しかし狭山は、先ほどはこうも言っていたはずだ。「この星の文明は、この星の人間たちの手で育てていかなければならない。外部の者があまり口出しするべきではない」と。人間へ教育を授ける際、あまり人間の歴史に深入りしないよう配慮する姿勢まで見せていた。この食い違いは何なのか。
(途中で『そんな悠長にしてはいられない』って心変わりした? いや、そんな単純な話じゃない気がするな。そもそも狭山さんはさっき、全て滅ぼしたいくらい怨んでいるこの星を『全部ひっくるめて愛してる』とも言ってたよな? なんだこれ、異常だぞ?)
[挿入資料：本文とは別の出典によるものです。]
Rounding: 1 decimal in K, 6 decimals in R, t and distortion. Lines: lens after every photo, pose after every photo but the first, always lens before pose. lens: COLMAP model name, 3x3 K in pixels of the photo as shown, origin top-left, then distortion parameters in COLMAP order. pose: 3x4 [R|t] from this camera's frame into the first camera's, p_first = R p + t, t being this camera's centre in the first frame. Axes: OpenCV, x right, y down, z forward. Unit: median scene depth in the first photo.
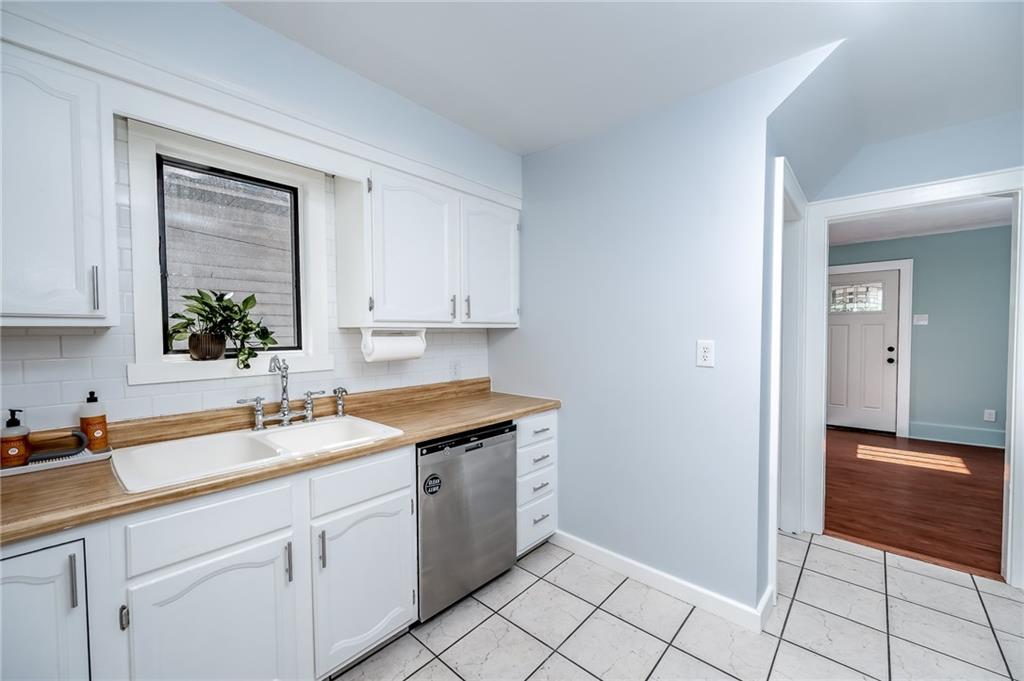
lens RADIAL K [[398.5, 0, 531.2], [0, 398.5, 344.5], [0, 0, 1]] dist [-0.008956, -0.000052]
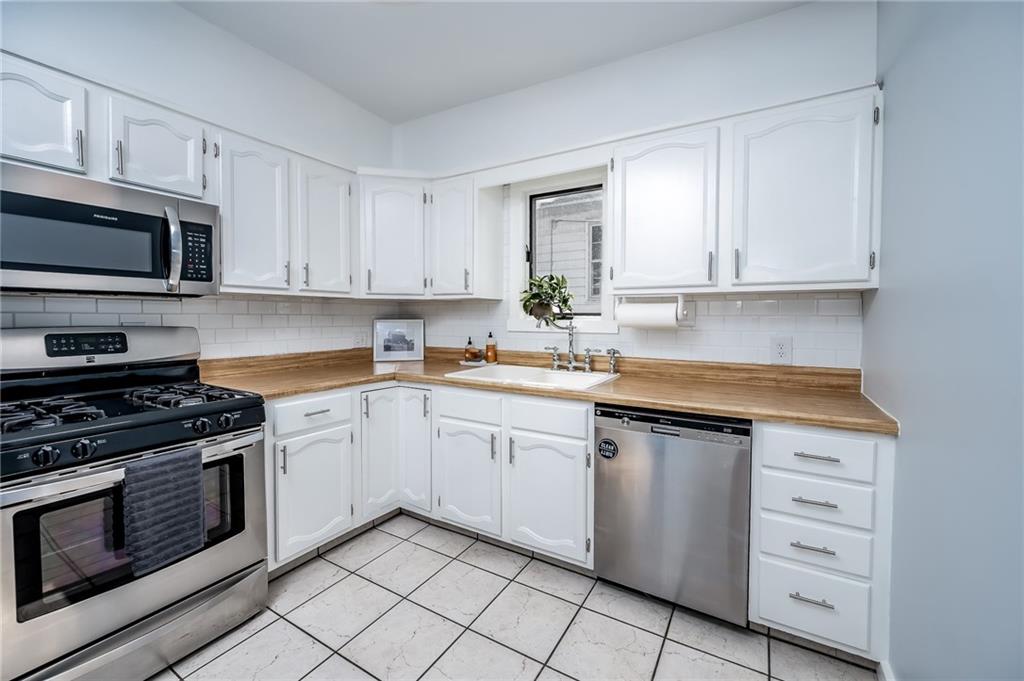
lens RADIAL K [[425.4, 0, 512.8], [0, 425.4, 329.5], [0, 0, 1]] dist [-0.001423, -0.000140]
pose [[0.171127, 0.040462, -0.984418, 0.743230], [-0.032509, 0.998844, 0.035404, 0.021069], [0.984713, 0.025944, 0.172244, 0.562133]]
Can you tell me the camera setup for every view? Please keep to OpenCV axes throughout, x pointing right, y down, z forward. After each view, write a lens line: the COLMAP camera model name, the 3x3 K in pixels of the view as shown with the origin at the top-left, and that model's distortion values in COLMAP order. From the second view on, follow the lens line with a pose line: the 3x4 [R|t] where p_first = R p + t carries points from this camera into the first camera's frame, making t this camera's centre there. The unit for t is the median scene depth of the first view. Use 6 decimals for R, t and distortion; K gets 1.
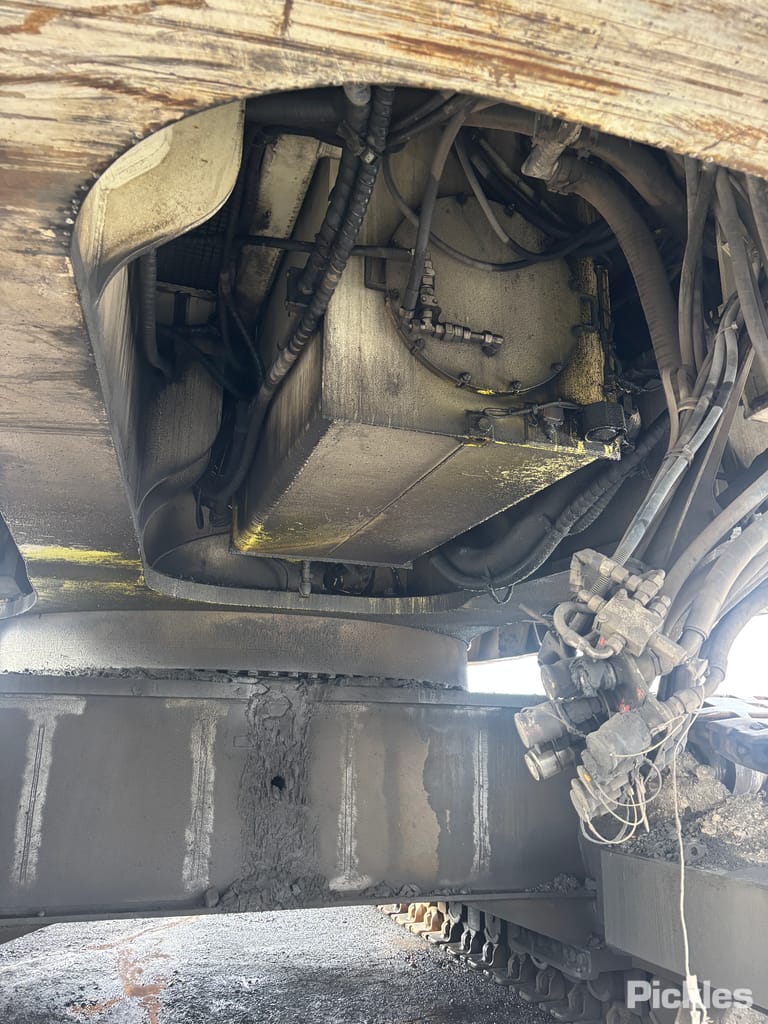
lens RADIAL K [[793.8, 0, 371.7], [0, 793.8, 517.2], [0, 0, 1]] dist [0.057628, -0.056393]
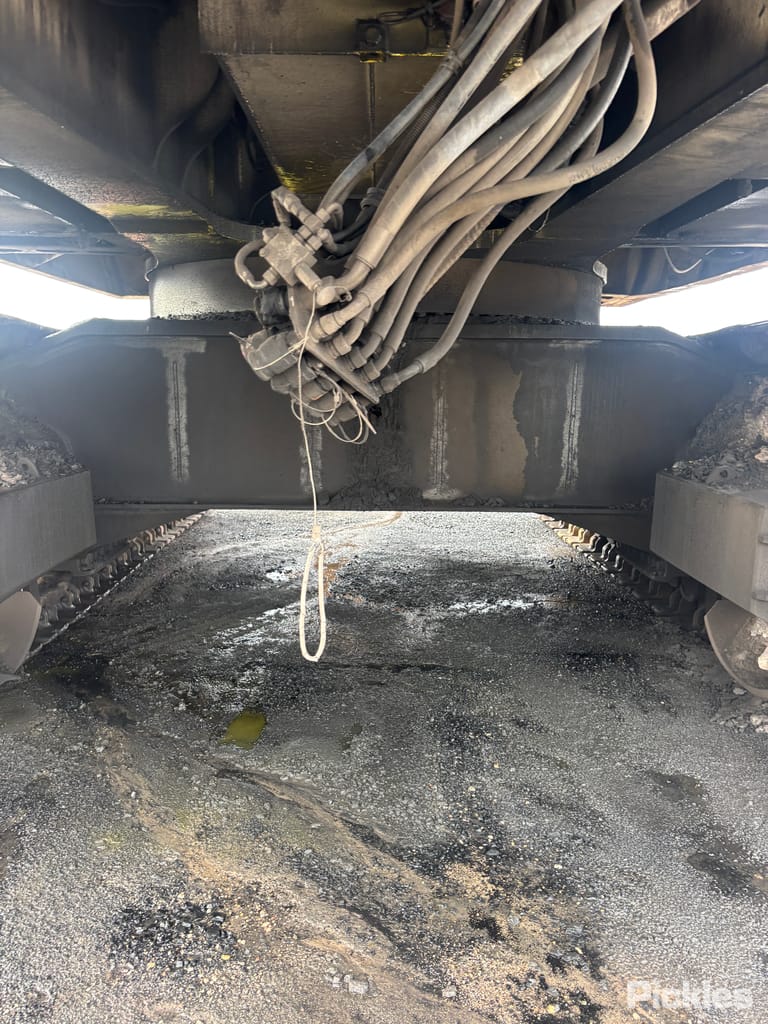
lens RADIAL K [[793.8, 0, 371.7], [0, 793.8, 517.2], [0, 0, 1]] dist [0.057628, -0.056393]
pose [[0.945233, 0.051328, -0.322334, 0.241954], [0.091575, 0.906188, 0.412840, 0.003214], [0.313286, -0.419748, 0.851859, -0.023819]]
これはどういうことなのだろうか。まるで狭山が二人いるかのようだ。この地球を愛し、我が子の成長を見守るように生きてきた狭山。そして、この地球を憎み、あらゆる手段を講じて一刻も早くこの星を滅ぼそうとした狭山。彼の中に、明確に食い違う二つの思想が内包されている。
再び灰色の光。
今度の時代は現代のようだ。
そしてこの場所は、どこかの街の上空。
(この街は……十字市だ)
そこは、日向が暮らしていた街だった。
そして狭山が、日向が見ている目の前で、『太陽の牙』を地上へと落とした。
「そして現在。自分は、自分が見た予知夢に従って、『太陽の牙』を一人の少年に預けてみることにした。彼ならきっと、自分の悲願を果たしてくれる。彼ならきっと、星を滅ぼしてくれる。そう信じたんだ」
狭山がそう言い終わると同時に、再び灰色の光が日向の視界を塗り潰す。
しかし、今度の光はひときわ強い。
恐らく、この記憶の終了を告げる光だ。